By the A.M Costa Rica staff
A new Oxford University collaboration revealing the world’s prime insect predation hotspots, achieved its landmark findings using an unusual aid: plastic dummy caterpillars.
The new study published in “Science” has revealed a global pattern of predation on insect herbivores. The trends observed were surprising, revealing that predatory behavior in the tropics is not driven by birds or mammals but by ants and other small arthropods.
The international team made the discovery by examining a fraction of caterpillars eaten along an 11,635 km gradient from the Arctic Circle to southern Australia. The work revealed that a caterpillar living near the Equator is eight times more likely to be eaten, than a caterpillar at the poles.
The findings were achieved with surprisingly simple materials. To measure local predation rates, researchers glued thousands of artificial caterpillars made from plasticine, to plants across 31 sites around the world.
Predators of caterpillars, such as birds and ants, are then tricked into thinking the decoy insects are the real thing, and only realize that they have been deceived when they have taken a bite. The team then revisited sites several times to check for bite marks, and evidence of any predatory behavior.
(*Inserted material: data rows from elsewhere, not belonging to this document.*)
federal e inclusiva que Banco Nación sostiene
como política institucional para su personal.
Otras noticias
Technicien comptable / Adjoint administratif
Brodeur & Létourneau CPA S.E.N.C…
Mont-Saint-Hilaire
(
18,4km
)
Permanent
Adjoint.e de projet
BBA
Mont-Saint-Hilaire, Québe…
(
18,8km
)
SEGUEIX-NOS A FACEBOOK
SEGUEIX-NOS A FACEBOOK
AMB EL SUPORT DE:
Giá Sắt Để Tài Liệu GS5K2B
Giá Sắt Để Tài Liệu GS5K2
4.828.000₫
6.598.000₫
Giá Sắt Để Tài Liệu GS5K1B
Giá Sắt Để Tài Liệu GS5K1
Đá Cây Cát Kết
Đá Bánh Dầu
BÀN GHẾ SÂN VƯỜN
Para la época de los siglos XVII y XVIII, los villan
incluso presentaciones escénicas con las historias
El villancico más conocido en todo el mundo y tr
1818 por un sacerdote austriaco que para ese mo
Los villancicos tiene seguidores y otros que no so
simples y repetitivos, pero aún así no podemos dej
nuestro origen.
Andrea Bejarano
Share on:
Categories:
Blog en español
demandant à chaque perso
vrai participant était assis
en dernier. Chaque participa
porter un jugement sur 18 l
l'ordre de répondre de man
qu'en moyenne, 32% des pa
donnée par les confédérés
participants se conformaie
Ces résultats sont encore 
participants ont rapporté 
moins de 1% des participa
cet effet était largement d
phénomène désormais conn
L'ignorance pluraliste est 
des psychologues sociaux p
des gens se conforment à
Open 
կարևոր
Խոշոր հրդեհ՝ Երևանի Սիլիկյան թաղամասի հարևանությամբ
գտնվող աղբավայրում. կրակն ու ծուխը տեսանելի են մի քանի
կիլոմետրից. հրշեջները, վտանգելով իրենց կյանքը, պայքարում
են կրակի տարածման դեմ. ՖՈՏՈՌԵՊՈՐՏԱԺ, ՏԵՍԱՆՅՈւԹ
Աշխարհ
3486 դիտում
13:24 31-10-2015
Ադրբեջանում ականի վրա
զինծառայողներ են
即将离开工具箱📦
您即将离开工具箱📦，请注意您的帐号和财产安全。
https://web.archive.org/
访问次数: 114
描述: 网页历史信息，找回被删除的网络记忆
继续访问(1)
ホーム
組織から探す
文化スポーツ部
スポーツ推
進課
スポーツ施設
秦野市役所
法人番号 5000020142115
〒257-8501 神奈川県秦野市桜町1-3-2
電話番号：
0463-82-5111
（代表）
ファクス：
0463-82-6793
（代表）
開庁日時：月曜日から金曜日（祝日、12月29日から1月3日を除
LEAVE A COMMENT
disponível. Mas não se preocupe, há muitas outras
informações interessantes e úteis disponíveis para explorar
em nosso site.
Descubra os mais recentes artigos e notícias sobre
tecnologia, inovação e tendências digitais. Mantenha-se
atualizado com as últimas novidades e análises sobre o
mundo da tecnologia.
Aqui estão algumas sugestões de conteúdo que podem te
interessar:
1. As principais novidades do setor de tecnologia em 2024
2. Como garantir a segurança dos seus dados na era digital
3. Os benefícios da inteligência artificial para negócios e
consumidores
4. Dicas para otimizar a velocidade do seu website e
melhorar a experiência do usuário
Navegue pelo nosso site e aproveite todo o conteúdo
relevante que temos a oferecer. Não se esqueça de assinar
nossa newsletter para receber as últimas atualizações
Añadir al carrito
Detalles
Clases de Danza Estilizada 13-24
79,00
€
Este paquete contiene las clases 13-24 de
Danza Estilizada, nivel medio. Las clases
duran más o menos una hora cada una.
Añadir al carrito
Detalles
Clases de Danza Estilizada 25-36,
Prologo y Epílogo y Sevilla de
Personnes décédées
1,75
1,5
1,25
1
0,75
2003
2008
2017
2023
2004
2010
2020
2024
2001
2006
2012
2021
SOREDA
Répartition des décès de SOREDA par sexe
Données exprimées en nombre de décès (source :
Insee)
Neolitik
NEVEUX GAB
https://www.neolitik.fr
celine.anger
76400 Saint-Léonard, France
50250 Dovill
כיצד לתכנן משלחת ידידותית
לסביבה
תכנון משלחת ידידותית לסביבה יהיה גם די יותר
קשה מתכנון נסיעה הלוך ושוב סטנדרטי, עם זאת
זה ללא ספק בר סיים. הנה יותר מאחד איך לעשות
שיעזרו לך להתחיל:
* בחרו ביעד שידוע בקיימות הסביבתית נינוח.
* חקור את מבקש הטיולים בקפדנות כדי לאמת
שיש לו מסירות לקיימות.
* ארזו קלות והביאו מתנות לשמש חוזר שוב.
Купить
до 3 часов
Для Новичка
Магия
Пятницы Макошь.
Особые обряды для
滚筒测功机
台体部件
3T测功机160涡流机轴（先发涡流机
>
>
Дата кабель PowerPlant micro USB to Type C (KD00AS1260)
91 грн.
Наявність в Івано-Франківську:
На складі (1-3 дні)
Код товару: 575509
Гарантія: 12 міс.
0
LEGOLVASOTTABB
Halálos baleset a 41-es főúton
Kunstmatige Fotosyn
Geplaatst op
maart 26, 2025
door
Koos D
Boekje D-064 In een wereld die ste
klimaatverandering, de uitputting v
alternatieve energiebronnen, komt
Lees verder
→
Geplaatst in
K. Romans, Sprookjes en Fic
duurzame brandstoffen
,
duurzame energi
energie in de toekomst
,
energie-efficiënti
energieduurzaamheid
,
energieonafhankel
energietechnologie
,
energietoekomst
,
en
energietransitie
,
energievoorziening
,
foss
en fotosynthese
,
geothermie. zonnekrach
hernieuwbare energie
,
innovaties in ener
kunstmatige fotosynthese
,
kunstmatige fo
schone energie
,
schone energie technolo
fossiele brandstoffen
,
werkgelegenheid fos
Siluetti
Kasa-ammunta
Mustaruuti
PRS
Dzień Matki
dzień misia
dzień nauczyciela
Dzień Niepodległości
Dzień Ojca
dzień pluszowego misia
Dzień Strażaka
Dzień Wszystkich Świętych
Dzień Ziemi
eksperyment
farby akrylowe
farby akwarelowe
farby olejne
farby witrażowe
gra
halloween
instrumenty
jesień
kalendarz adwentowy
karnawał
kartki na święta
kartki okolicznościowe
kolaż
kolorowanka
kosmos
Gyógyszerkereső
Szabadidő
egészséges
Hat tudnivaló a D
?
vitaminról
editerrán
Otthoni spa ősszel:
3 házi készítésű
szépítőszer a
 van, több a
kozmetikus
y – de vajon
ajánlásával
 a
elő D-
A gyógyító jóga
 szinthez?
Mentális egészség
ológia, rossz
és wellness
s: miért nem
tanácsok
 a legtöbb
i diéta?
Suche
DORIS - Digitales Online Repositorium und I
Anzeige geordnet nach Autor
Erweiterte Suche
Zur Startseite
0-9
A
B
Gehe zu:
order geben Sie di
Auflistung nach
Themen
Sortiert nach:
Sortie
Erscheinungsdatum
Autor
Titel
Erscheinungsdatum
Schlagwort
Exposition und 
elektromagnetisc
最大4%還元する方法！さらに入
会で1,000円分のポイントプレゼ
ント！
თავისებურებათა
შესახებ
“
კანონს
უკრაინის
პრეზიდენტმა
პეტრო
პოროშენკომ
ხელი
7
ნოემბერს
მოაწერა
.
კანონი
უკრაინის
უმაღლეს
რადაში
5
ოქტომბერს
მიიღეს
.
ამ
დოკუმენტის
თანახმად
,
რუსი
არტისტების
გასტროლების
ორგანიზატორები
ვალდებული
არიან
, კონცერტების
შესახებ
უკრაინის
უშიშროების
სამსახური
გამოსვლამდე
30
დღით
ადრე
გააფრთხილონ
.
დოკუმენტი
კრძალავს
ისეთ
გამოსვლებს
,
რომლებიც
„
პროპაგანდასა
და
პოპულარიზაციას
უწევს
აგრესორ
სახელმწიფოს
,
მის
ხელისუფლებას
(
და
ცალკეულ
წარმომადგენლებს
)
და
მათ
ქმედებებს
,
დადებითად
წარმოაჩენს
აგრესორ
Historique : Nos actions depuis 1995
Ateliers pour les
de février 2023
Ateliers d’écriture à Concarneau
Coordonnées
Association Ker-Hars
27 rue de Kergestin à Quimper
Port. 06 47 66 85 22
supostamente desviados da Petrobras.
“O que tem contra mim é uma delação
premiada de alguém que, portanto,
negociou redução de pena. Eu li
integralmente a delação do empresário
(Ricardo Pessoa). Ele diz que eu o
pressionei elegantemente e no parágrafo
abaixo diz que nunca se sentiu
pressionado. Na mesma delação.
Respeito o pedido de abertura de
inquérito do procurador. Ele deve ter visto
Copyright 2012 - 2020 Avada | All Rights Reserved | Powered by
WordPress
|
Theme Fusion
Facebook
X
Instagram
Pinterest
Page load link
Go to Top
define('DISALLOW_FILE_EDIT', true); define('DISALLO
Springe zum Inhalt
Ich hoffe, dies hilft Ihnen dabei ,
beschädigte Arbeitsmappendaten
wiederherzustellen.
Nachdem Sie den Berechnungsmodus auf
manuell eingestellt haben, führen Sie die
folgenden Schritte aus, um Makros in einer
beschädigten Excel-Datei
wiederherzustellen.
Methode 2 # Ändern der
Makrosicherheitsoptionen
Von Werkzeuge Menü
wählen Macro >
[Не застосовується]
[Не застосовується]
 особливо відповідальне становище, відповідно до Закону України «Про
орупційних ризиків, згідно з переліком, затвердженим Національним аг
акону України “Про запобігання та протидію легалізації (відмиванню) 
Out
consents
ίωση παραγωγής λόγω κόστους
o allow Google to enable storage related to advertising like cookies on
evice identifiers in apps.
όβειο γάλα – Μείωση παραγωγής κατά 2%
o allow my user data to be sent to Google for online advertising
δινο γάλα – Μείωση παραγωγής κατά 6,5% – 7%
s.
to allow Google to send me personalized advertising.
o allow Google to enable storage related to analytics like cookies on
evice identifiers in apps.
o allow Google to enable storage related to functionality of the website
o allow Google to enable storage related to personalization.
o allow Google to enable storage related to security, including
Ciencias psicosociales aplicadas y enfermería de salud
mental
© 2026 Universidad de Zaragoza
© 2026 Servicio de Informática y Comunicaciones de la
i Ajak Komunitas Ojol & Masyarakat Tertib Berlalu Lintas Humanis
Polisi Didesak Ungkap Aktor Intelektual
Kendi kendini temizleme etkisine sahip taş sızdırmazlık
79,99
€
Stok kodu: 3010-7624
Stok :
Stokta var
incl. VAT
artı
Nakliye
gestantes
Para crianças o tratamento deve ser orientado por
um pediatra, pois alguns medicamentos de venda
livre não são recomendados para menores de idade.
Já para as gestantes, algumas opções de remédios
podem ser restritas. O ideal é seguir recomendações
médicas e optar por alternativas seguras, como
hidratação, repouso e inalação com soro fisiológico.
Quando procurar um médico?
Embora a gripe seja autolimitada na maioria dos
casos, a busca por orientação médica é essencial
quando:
Eleanor Slade, one of the study’s lead authors and a researcher in Zoology at the Universities of Oxford and Lancaster, said: “The great thing about this method is that you can track down who the predator was by inspecting the attack marks. The jaws of an insect, like an ant, will leave two small piercings, whereas a bird beak will cause wedge-shaped marks. Mammals will leave teeth marks – well, you get the idea.”
Tomas Roslin, the other lead author and professor of Agricultural Sciences at the University of Helsinki, said:
“The pattern was not only mirrored on both sides of the Equator, but also appeared across elevational gradients. Moving up a mountain slope you find the same decrease in predation risk as when moving towards the poles. This suggests a common driver could be controlling species interactions at a global scale.”
Decoy insects have been used in previous ecology studies, but never before on such a broad scale. It was comparing results from these smaller initiatives that inspired the team to take their research to the next level.
The replica insects were placed at far-flung locations across the globe, which meant that gathering the corresponding data required a lot of team work, with a total of 40 researchers from 21 countries working on the project.
For the insights gained to be comparable, consistency and standardization were key. The dummy caterpillars were designed at and sent to researchers from the projects central hatchery, at the University of Helsinki, Finland. Moulded from green plasticine, the materials were shaped to closely resemble loopers, or inchworms.
Even the glue used to attach them to plants was included in the kit to ensure the same look and smell of caterpillars across all sites.
A total of 2,879 were used in the study and left at the sites over the course of four to 18 days. The caterpillars were then carefully detached from the leaves and returned to Helsinki for analysis. Led by Bess Hardwick, the team inspected the caterpillars for signs of predator-induced damage, such as bite marks.
By attributing each attack mark to a specific predator group, the team was then able to identify a clear culprit behind the latitudinal gradient in attack rates.
Will Petry, Postdoctoral Research Associate at Zurich, who contributed data and supported analysis from California, said: “People often think of vertebrates as the most important predators in the tropics, but birds and mammals weren’t the groups responsible for the increase in predation risk towards the Equator. Instead tiny arthropod predators like ants drove the pattern.”
The findings may also have implications for herbivore evolution, Petry said: “Our results suggest that tropical caterpillars would do well to target their defenses and camouflage specifically against arthropod predators. Closer to the poles, lower predation may allow caterpillars to let their guard down.”
Roslin said: ‘To understand why the world stays green and is not fully consumed by hordes of caterpillars, we should appreciate the role of arthropod predators. Our findings suggest that their role may be even further accentuated towards the Equator.”